Pictures paired with source code

● ● ● ● ● ● ●

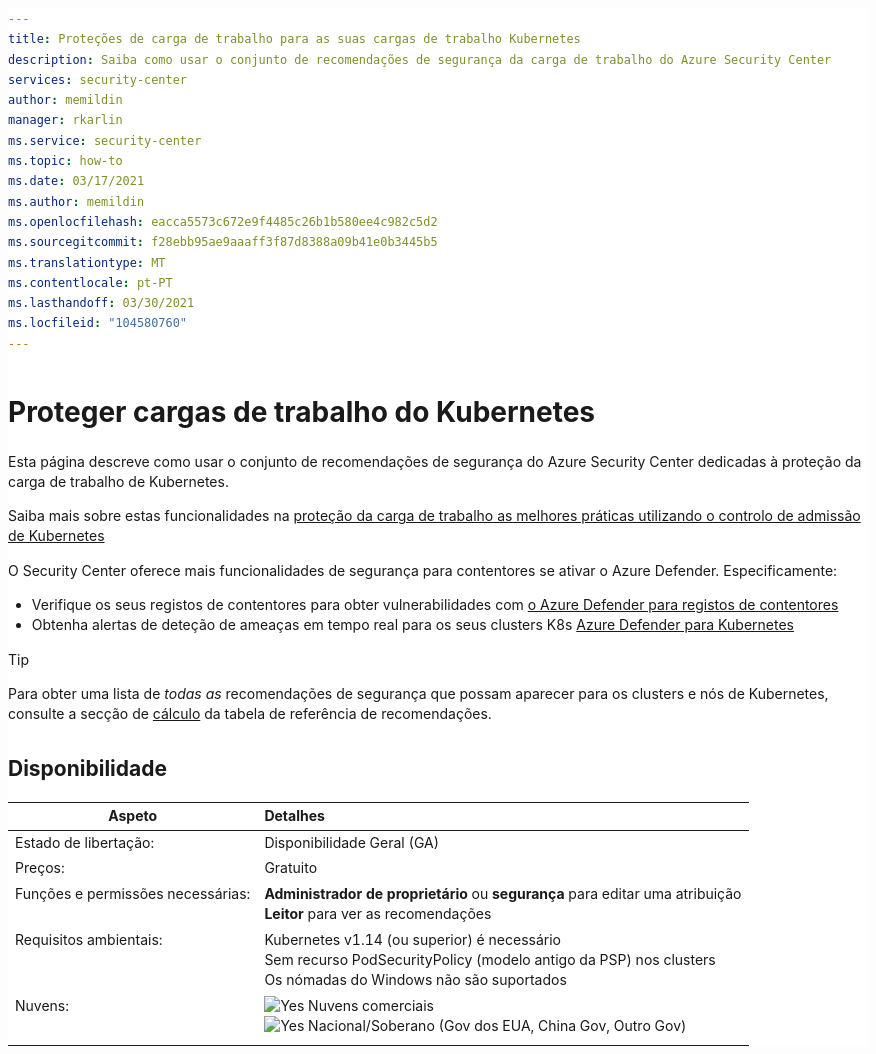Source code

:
 ```yaml
---
title: Proteções de carga de trabalho para as suas cargas de trabalho Kubernetes
description: Saiba como usar o conjunto de recomendações de segurança da carga de trabalho do Azure Security Center
services: security-center
author: memildin
manager: rkarlin
ms.service: security-center
ms.topic: how-to
ms.date: 03/17/2021
ms.author: memildin
ms.openlocfilehash: eacca5573c672e9f4485c26b1b580ee4c982c5d2
ms.sourcegitcommit: f28ebb95ae9aaaff3f87d8388a09b41e0b3445b5
ms.translationtype: MT
ms.contentlocale: pt-PT
ms.lasthandoff: 03/30/2021
ms.locfileid: "104580760"
---
```

# <a name="protect-your-kubernetes-workloads"></a>Proteger cargas de trabalho do Kubernetes

Esta página descreve como usar o conjunto de recomendações de segurança do Azure Security Center dedicadas à proteção da carga de trabalho de Kubernetes.

Saiba mais sobre estas funcionalidades na [proteção da carga de trabalho as melhores práticas utilizando o controlo de admissão de Kubernetes](container-security.md#workload-protection-best-practices-using-kubernetes-admission-control)

O Security Center oferece mais funcionalidades de segurança para contentores se ativar o Azure Defender. Especificamente:

- Verifique os seus registos de contentores para obter vulnerabilidades com [o Azure Defender para registos de contentores](defender-for-container-registries-introduction.md)
- Obtenha alertas de deteção de ameaças em tempo real para os seus clusters K8s [Azure Defender para Kubernetes](defender-for-kubernetes-introduction.md)

> [!TIP]
> Para obter uma lista de *todas as* recomendações de segurança que possam aparecer para os clusters e nós de Kubernetes, consulte a secção de [cálculo](recommendations-reference.md#recs-compute) da tabela de referência de recomendações.



## <a name="availability"></a>Disponibilidade

|Aspeto|Detalhes|
|----|:----|
|Estado de libertação:|Disponibilidade Geral (GA)|
|Preços:|Gratuito|
|Funções e permissões necessárias:|**Administrador de proprietário** ou **segurança** para editar uma atribuição<br>**Leitor** para ver as recomendações|
|Requisitos ambientais:|Kubernetes v1.14 (ou superior) é necessário<br>Sem recurso PodSecurityPolicy (modelo antigo da PSP) nos clusters<br>Os nómadas do Windows não são suportados|
|Nuvens:|![Yes](./media/icons/yes-icon.png) Nuvens comerciais<br>![Yes](./media/icons/yes-icon.png) Nacional/Soberano (Gov dos EUA, China Gov, Outro Gov)|
|||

● ● ● ● ● ● ●

# WHAT IS BEING ASKED:
All of the entries above should be retyped exactly, with the pictures left out.

# ANSWER TO THIS EXERCISE:
Source code

:
 ```yaml
---
title: Proteções de carga de trabalho para as suas cargas de trabalho Kubernetes
description: Saiba como usar o conjunto de recomendações de segurança da carga de trabalho do Azure Security Center
services: security-center
author: memildin
manager: rkarlin
ms.service: security-center
ms.topic: how-to
ms.date: 03/17/2021
ms.author: memildin
ms.openlocfilehash: eacca5573c672e9f4485c26b1b580ee4c982c5d2
ms.sourcegitcommit: f28ebb95ae9aaaff3f87d8388a09b41e0b3445b5
ms.translationtype: MT
ms.contentlocale: pt-PT
ms.lasthandoff: 03/30/2021
ms.locfileid: "104580760"
---
```

# <a name="protect-your-kubernetes-workloads"></a>Proteger cargas de trabalho do Kubernetes

Esta página descreve como usar o conjunto de recomendações de segurança do Azure Security Center dedicadas à proteção da carga de trabalho de Kubernetes.

Saiba mais sobre estas funcionalidades na [proteção da carga de trabalho as melhores práticas utilizando o controlo de admissão de Kubernetes](container-security.md#workload-protection-best-practices-using-kubernetes-admission-control)

O Security Center oferece mais funcionalidades de segurança para contentores se ativar o Azure Defender. Especificamente:

- Verifique os seus registos de contentores para obter vulnerabilidades com [o Azure Defender para registos de contentores](defender-for-container-registries-introduction.md)
- Obtenha alertas de deteção de ameaças em tempo real para os seus clusters K8s [Azure Defender para Kubernetes](defender-for-kubernetes-introduction.md)

> [!TIP]
> Para obter uma lista de *todas as* recomendações de segurança que possam aparecer para os clusters e nós de Kubernetes, consulte a secção de [cálculo](recommendations-reference.md#recs-compute) da tabela de referência de recomendações.



## <a name="availability"></a>Disponibilidade

|Aspeto|Detalhes|
|----|:----|
|Estado de libertação:|Disponibilidade Geral (GA)|
|Preços:|Gratuito|
|Funções e permissões necessárias:|**Administrador de proprietário** ou **segurança** para editar uma atribuição<br>**Leitor** para ver as recomendações|
|Requisitos ambientais:|Kubernetes v1.14 (ou superior) é necessário<br>Sem recurso PodSecurityPolicy (modelo antigo da PSP) nos clusters<br>Os nómadas do Windows não são suportados|
|Nuvens:|![Yes](./media/icons/yes-icon.png) Nuvens comerciais<br>![Yes](./media/icons/yes-icon.png) Nacional/Soberano (Gov dos EUA, China Gov, Outro Gov)|
|||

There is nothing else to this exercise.